De rares "dragons" sur le point d'éclore dans une grotte de Slovénie

Ils étaient jadis la preuve de l’existence des dragons: la Slovénie s’enflamme à l’idée de voir éclore ces prochains jours une vingtaine de protées anguillards, une espèce rarissime vivant au fond de grottes du nord de l’Adriatique. Abrités dans un aquarium de la grotte de Postojna, l’une des plus grandes cavités d’Europe, entre Ljubljana et Trieste, ces oeufs de protées grossissent depuis janvier sous l’objectif d’une caméra à infrarouge, passionnant la communauté scientifique et le pays tout entier.
“L’éclosion n’est plus qu’une question de jours. Nous croisons les doigts et espérons pouvoir annoncer bientôt une bonne nouvelle”, assure à l’AFP Sabina Paternost, porte-parole de ce site qui accueille près de 700.000 visiteurs par an.
Le protée anguillard ? Egalement nommé salamandre des grottes ou olm, cet animal aquatique et cavernicole de 35 cm, qui vit exclusivement dans les eaux des grottes karstiques de la région, ressemble à une “larve” de dragon avec sa forme allongée, sa gueule carrée et sa couleur rose.
Les habitants des environs, en tout cas, en étaient convaincus. “Ils voyaient des protées quand ceux-ci étaient emportés hors des grottes par des crues. Pour eux, il était clair qu’il s’agissait de bébés dragons et personne n’osait pénétrer dans ces grottes”, rappelle le zoologiste Saso Weldt.
La légende, rapportée au XVIIe siècle par le savant slovène Valvasor, était confortée par les nuées de brume qui s’échappaient parfois des cavités, telles des fumées de dragons, souligne M. Weldt.
La science l’a depuis formellement établi: les dragons n’existent guère. Mais le protée reste un animal sans équivalent sur la planète.
“C’est le plus grand animal cavernicole et le plus grand prédateur cavernicole au monde”, rappelle M. Weldt. Les micro-crustacés dont il se nourrit pouvant se faire rares, “il peut rester sans manger pendant dix ans, et vit jusqu’à cent ans”.

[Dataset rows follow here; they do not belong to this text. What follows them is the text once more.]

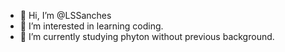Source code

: - 👋 Hi, I’m @LSSanches
- 👀 I’m interested in learning coding.
- 🌱 I’m currently studying phyton without previous background.


<!---
- 💞️ I’m looking to collaborate on ...
- 📫 How to reach me ...
LSSanches/LSSanches is a ✨ special ✨ repository because its `README.md` (this file) appears on your GitHub profile.
You can click the Preview link to take a look at your changes.
--->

Les éclosions attendues ces prochains jours sont d’autant plus exceptionnelles que la femelle protée ne pond “que tous les six à dix ans”, et que cette ponte a eu lieu en aquarium. Car “personne n’a jamais trouvé d’oeufs de protée dans la nature”, relève le scientifique.
Sur la soixantaine d’oeufs translucides recueillis à Postojna, pas moins de 24 futurs bébés olms sont à ce jour considérés comme viables, avec “des branchies opérationnelles et un coeur qui bat”, se réjouit Mme Paternost.
Après l’éclosion, les scientifiques auront tout loisir de suivre pas à pas la croissance des protées, qui ne dépassent actuellement pas 2 cm: il leur faudra de dix à quinze ans pour atteindre leur taille adulte.
Egalement surnommé “petit poisson humain” par les Slovènes, en raison de la couleur rose de sa peau, due à l’absence de lumière, le protée dispose toutefois dès son éclosion d’un des odorats les plus développés du règne animal: indispensable pour trouver sa nourriture dans l’obscurité totale.
Transplanté à titre expérimental dans certaines grottes karstiques en France, le protée ne se trouve à l’état naturel qu’en Slovénie et certaines régions voisines de Croatie et de Bosnie-Herzégovine.
Ljubljana en a fait un symbole national depuis longtemps, le faisant figurer, à son indépendance de la Yougoslavie en 1991, sur la monnaie nationale, le tolar, avant d’adopter l’euro.
Espèce classée “vulnérable” dans la liste rouge de l’Union internationale pour la conservation de la nature (UICN), le protée fait aussi figure de marqueur environnemental.
“C’est la preuve vivante qu’il faut protéger la qualité des eaux. Si celles-ci perdent leur pureté, le protée et toutes les espèces vivant dans les eaux des grottes karstiques peuvent disparaître”, note M. Weldt.